A much more interesting island to visit is Taquile, some 45 km from Puno, on which their are numerous pre-Inca and Inca ruins and Inca terracing. The island is narrow, only about 1 km wide, and 6-7 km long. There is a cooperative shop on the island that sells exceptional woollen goods which are not cheap but of very fine quality.
Another island well worth visiting is Amantani. It is very beautiful and peaceful, and in many ways less spoiled than Taquile. There are six villages and ruins on both of the island's peaks, Pacha Tata and Pacha Mama, from which there are excellent views. There are also temples and on the shore there is a throne carved out of stone. The residents make beautiful textiles and sell them quite cheaply at the Artensania Cooperative. The people are Quechua speakers, but understand Spanish.
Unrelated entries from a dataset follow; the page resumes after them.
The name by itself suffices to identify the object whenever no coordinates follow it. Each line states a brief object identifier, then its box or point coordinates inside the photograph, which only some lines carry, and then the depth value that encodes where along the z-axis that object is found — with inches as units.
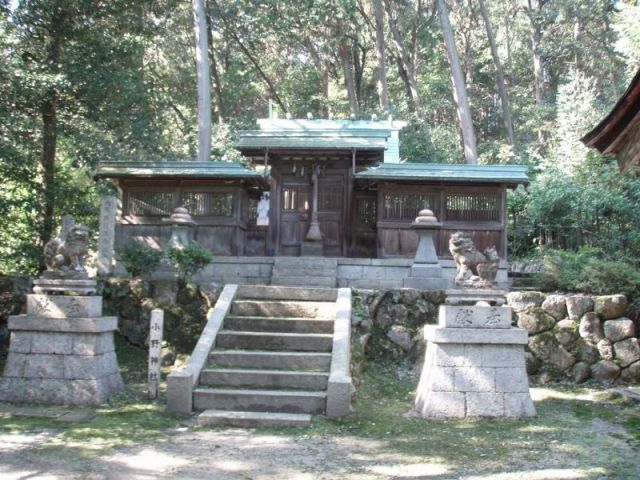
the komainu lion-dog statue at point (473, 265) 318.3
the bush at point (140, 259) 442.9
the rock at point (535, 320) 414.9
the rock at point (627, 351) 400.8
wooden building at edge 190.4
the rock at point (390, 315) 422.0
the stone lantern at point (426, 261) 466.0
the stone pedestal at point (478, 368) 303.3
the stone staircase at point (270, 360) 303.9
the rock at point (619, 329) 405.4
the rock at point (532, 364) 408.2
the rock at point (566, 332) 410.3
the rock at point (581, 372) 400.5
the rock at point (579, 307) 413.4
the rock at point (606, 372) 399.5
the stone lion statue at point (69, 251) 339.9
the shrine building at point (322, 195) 550.0
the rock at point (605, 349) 404.2
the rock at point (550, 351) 406.9
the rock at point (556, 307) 416.5
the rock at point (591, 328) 408.8
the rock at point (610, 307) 412.2
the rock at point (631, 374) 397.7
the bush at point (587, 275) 433.1
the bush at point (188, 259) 434.9
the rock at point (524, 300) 419.5
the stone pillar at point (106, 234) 486.3
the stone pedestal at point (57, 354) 323.6
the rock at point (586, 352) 405.4
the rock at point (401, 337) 414.3
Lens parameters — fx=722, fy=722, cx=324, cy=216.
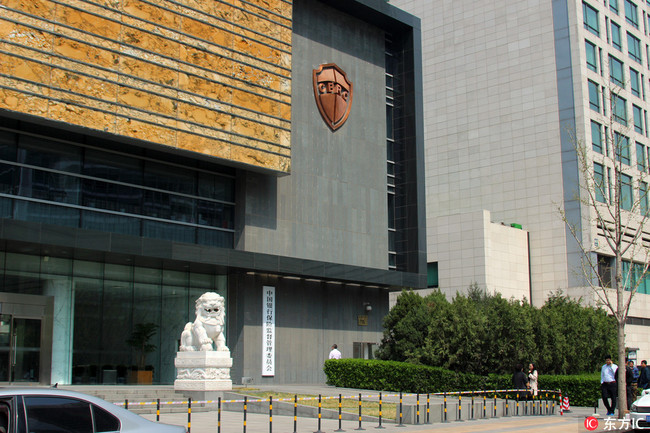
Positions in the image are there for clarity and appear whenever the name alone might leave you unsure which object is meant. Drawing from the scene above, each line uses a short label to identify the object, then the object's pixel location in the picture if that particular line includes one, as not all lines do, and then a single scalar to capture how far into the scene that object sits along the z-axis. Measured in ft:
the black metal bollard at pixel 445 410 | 66.18
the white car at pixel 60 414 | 25.38
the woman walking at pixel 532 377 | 83.30
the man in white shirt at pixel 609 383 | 72.49
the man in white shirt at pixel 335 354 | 107.65
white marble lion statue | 82.65
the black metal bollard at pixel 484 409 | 71.50
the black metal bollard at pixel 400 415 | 62.13
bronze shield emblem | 117.70
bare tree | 165.89
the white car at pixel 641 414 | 54.44
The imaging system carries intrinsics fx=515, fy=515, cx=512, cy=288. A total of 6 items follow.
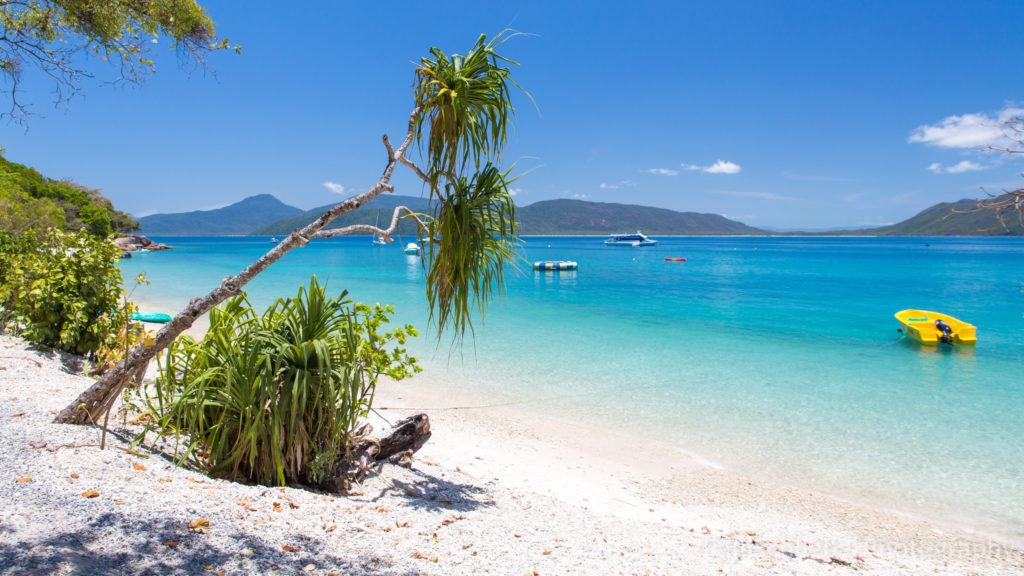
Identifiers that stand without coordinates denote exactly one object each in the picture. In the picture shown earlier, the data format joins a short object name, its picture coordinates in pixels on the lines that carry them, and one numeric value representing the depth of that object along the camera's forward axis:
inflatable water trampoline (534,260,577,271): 45.03
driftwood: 4.36
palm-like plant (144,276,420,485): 3.61
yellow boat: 15.52
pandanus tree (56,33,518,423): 3.72
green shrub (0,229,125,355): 6.51
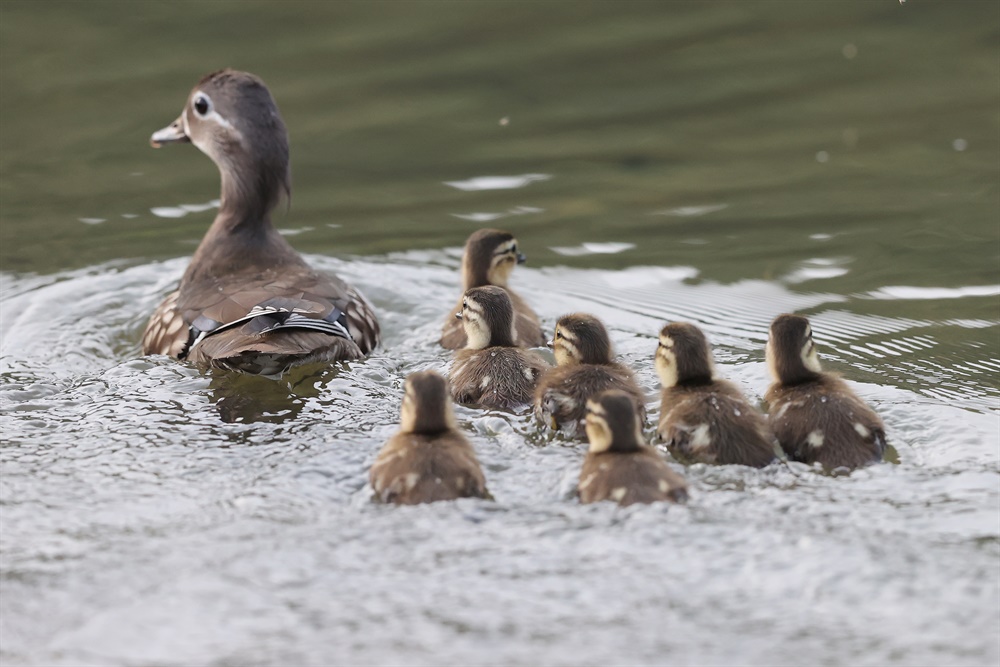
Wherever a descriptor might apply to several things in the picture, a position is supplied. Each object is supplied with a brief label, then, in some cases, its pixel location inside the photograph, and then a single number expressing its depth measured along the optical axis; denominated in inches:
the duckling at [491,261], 544.4
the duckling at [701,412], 383.6
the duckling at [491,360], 441.4
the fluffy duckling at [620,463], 341.4
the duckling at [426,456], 347.3
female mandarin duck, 463.2
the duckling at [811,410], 381.7
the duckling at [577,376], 413.4
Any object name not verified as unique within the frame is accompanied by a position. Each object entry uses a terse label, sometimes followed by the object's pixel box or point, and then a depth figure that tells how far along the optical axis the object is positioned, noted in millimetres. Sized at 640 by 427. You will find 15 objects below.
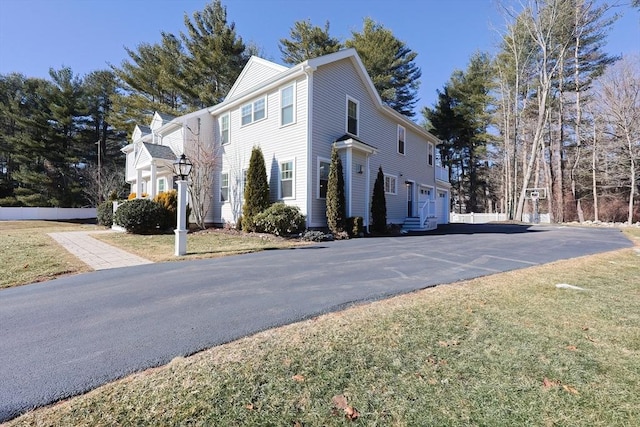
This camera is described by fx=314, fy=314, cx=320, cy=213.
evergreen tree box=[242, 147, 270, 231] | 12148
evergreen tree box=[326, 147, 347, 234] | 11562
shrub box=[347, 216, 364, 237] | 11938
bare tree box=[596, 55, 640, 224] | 22875
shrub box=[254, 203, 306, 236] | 10984
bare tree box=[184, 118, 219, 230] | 14242
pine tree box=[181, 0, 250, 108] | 23797
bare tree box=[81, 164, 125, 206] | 26297
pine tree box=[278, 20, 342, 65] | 24000
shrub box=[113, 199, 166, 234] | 12586
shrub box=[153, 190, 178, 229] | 13477
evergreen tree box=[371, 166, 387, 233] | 13273
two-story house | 11992
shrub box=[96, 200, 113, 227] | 17672
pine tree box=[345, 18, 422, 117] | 25141
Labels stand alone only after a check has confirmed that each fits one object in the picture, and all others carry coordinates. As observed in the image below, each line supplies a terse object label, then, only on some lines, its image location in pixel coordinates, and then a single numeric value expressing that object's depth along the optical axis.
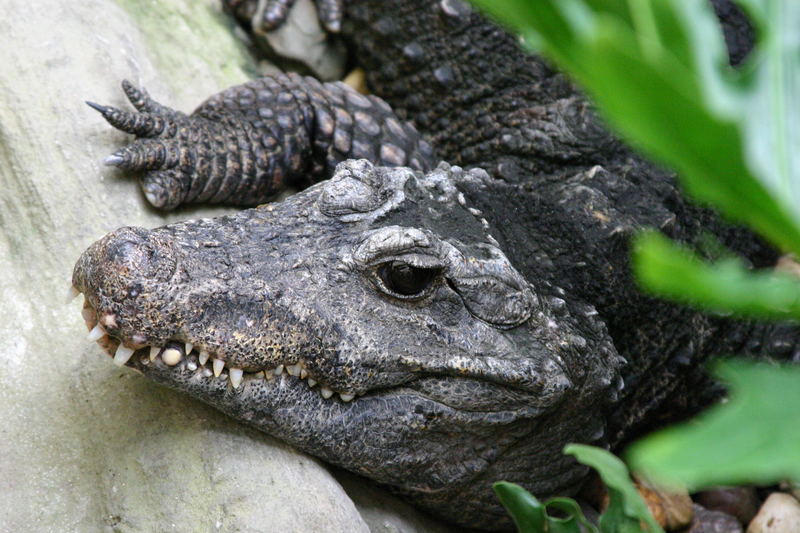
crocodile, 4.52
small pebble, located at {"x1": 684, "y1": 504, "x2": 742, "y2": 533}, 6.50
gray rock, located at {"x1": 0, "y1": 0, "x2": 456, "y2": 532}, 4.58
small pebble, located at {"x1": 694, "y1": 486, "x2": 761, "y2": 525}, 6.66
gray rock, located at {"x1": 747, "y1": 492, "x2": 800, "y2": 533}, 6.22
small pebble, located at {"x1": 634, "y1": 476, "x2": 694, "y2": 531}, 6.52
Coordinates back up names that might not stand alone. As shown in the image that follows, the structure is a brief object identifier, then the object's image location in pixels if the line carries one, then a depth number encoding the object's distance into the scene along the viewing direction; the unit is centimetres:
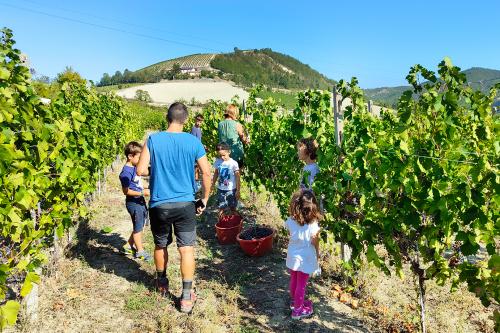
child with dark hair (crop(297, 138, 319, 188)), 413
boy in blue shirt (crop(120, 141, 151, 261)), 463
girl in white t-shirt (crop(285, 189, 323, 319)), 344
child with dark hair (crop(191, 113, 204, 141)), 895
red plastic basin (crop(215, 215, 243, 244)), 545
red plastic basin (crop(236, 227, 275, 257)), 478
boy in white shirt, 563
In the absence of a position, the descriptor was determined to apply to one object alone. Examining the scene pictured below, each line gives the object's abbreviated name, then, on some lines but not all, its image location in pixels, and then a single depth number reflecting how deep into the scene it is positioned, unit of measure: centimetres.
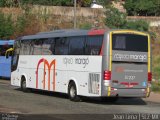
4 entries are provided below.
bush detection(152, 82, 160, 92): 3061
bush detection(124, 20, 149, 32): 6436
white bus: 2228
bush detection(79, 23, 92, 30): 6197
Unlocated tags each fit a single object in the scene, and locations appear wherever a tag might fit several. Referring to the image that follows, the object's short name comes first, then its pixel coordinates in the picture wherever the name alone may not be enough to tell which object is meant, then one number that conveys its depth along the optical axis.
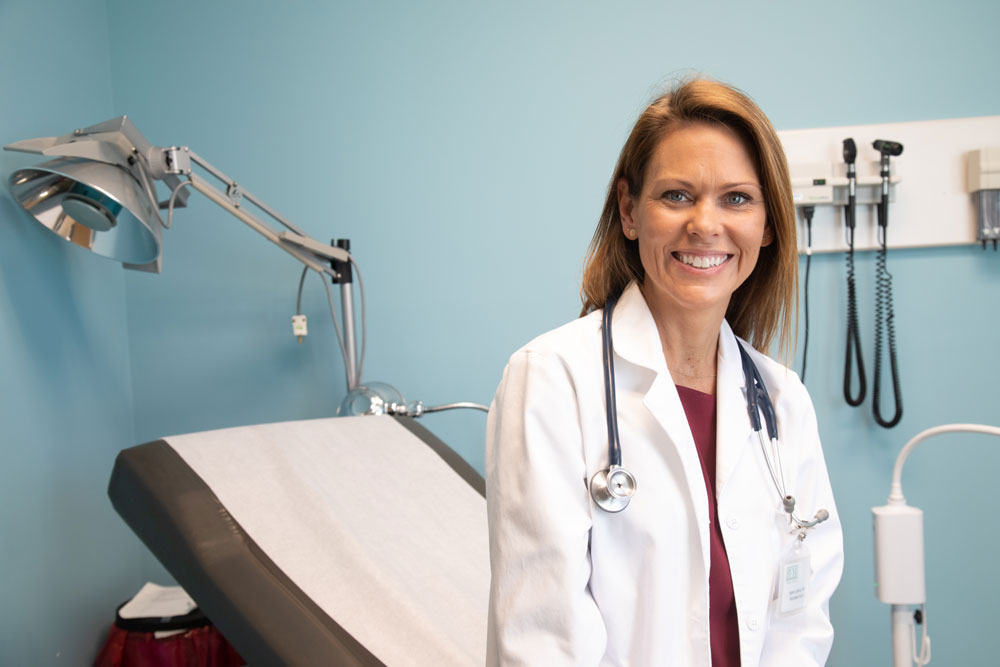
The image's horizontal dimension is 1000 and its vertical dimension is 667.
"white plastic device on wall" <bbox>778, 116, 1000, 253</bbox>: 2.13
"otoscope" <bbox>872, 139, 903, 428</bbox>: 2.09
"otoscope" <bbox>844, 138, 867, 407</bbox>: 2.12
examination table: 1.32
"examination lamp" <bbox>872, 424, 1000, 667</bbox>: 1.34
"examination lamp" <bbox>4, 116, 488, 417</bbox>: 1.63
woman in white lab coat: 0.88
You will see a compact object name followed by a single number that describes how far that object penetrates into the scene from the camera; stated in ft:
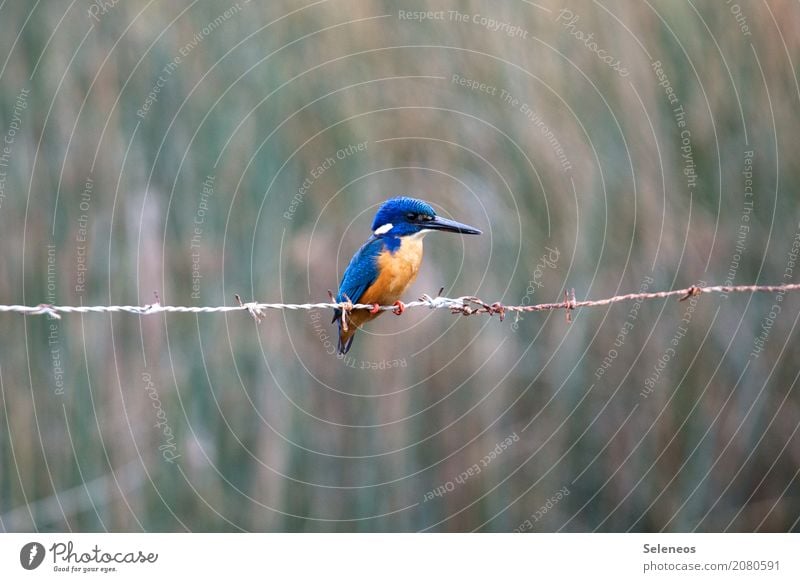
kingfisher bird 25.00
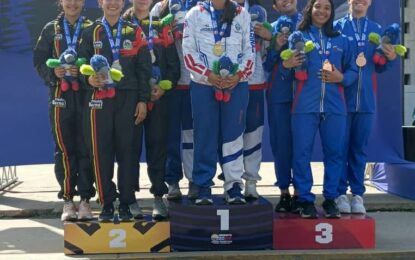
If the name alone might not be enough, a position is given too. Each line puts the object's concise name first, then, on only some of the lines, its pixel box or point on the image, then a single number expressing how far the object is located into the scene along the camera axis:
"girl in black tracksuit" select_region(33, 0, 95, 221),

In the archaeological site of Sillustani, 34 Km north from of the City of Puno, on the shore of beautiful Umayo Lagoon, one runs into enigmatic chullpas, which were built by the Collas, some of which are more than 12 m. high. Used to bury the most important personalities of this nation, the chullpas know as Lagarto and Intiwatana are the most prominent.
Juli, once the capital of the lake area, has four beautiful colonial churches under reconstruction. Although it now appears a little odd to see so many large churches so close together, at the time the Spanish ordered them built they hoped to covert huge masses of Indians to Roman Catholicism.
In addition, the Spanish were accustomed to having one church for the Europeans, one for the mixed-raced Christians and yet another for the Indians. The largest of Juli's churches is San Juan Bautista with its colonial paintings tracing the life of its patron, Saint John the Baptist.
From the courtyard of La Asuncion Church visitors have a captivating view of the lake. The other churches in the city are San Pedro, once the city's principal place of worship and the church in which a choir of 400 Indians used to sing each Sunday, and Santa Cruz, which is just beside the city's old cemetery. Santa Cruz was originally a Jesuit church upon the front of which Indian stonemasons carved a huge sun - the Inca god - along with more traditional Christian symbols.
The city is located in 86 kilometers from La Paz, on the frontier with the republic of Peru.
The Desaguadero River in Peru and Bolivia is the only river draining Lake Titicaca. It exits the lake at the southern part of the river basin, it flows south and drains approximately five percent of the lake's flood waters into Lake Poopo, a smaller lake.